Relatively small dataset: With 300 cases (210 training, 90 test), the KiTS19 dataset is relatively small compared to non-segmentation or non-medical imaging AI challenges that often involve tens of thousands of examples. The performance estimates are therefore less precise than they would be with a larger, more diverse dataset. The small test set of 90 cases also limits the statistical power for subgroup analyses, particularly for less common tumor characteristics.
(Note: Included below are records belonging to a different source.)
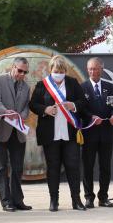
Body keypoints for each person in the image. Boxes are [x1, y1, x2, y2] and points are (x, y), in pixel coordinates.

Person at [29, 55, 89, 212]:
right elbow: (33, 104)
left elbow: (83, 102)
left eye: (62, 71)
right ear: (50, 70)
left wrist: (74, 105)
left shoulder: (73, 83)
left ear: (65, 71)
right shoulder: (42, 85)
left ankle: (76, 200)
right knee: (53, 167)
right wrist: (45, 109)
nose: (59, 73)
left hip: (70, 133)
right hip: (50, 134)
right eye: (56, 70)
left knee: (73, 167)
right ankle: (53, 201)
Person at [0, 57, 32, 212]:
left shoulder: (26, 87)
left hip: (18, 132)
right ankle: (6, 201)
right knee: (1, 167)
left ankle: (18, 200)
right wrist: (5, 112)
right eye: (20, 70)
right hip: (1, 131)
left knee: (17, 167)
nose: (22, 74)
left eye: (25, 72)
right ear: (12, 67)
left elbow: (27, 107)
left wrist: (22, 115)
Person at [80, 57, 113, 208]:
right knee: (88, 167)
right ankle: (88, 197)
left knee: (105, 167)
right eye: (90, 69)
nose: (92, 71)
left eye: (95, 68)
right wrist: (91, 117)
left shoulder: (110, 87)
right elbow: (81, 109)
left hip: (106, 134)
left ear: (101, 69)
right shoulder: (82, 87)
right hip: (89, 134)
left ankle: (103, 197)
Single contrast phase: The dataset was restricted to late arterial phase CT images for consistency. In clinical practice, renal masses are often evaluated across multiple contrast phases (non-contrast, corticomedullary, nephrographic, excretory), and the absence of multi-phase data limits the applicability of these algorithms to real-world multi-phase protocols. Future datasets should incorporate multiple phases to more closely reflect clinical workflows.

Path forward: The authors concluded that rapid advancement in automated semantic segmentation of kidney lesions is achievable when data is released publicly and participation is incentivized. The KiTS Challenge has continued to evolve (the leaderboard remains open), and additional training scans from a wider range of centers and contrast phases could push algorithms to approach and potentially surpass human-level performance. Achieving clinical deployment will require prospective validation studies, regulatory approval pathways, and integration into radiology PACS workflows.

TL;DR: Key limitations include single-center surgery data (despite 70+ imaging sites), a relatively small dataset of 300 cases, and restriction to a single contrast phase. Future work needs multi-center, multi-phase datasets, prospective validation, and PACS integration for clinical translation.
Citation: Sathianathen NJ, Heller N, Tejpaul R, et al.. Open Access, 2021. Available at: PMC8763784. DOI: 10.3389/fdgth.2021.797607. License: cc by.